* DIRECTIONS FOR THIS TASK *
When you reach the line containing "focal_35mm: 15" in the data below, begin returning lines exactly as written, and stop once the line containing "focal_mm: 10" has been returned.

::: SUPPLIED RECORDS

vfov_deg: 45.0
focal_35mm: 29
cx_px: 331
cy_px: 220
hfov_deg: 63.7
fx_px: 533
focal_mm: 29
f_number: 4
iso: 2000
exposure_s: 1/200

::::::
::: SUPPLIED RECORDS

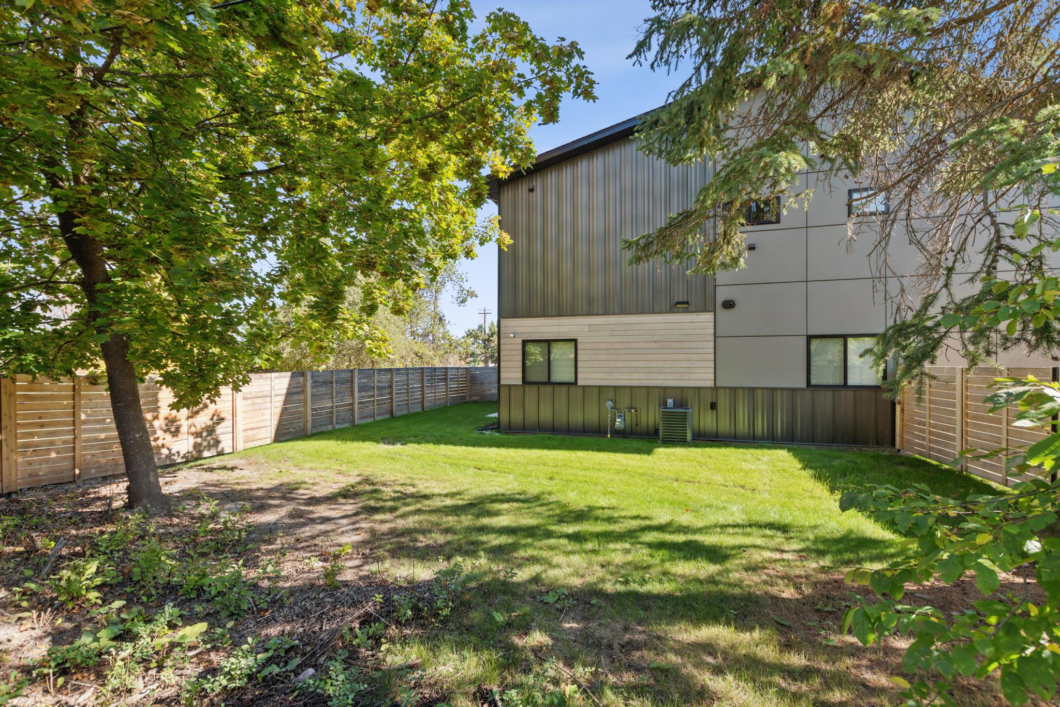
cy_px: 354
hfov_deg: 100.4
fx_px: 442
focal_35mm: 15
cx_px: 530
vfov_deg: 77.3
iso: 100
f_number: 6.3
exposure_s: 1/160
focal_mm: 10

::::::

* SOLUTION FOR THIS PROBLEM *
focal_35mm: 15
cx_px: 530
vfov_deg: 77.3
iso: 100
f_number: 6.3
exposure_s: 1/160
focal_mm: 10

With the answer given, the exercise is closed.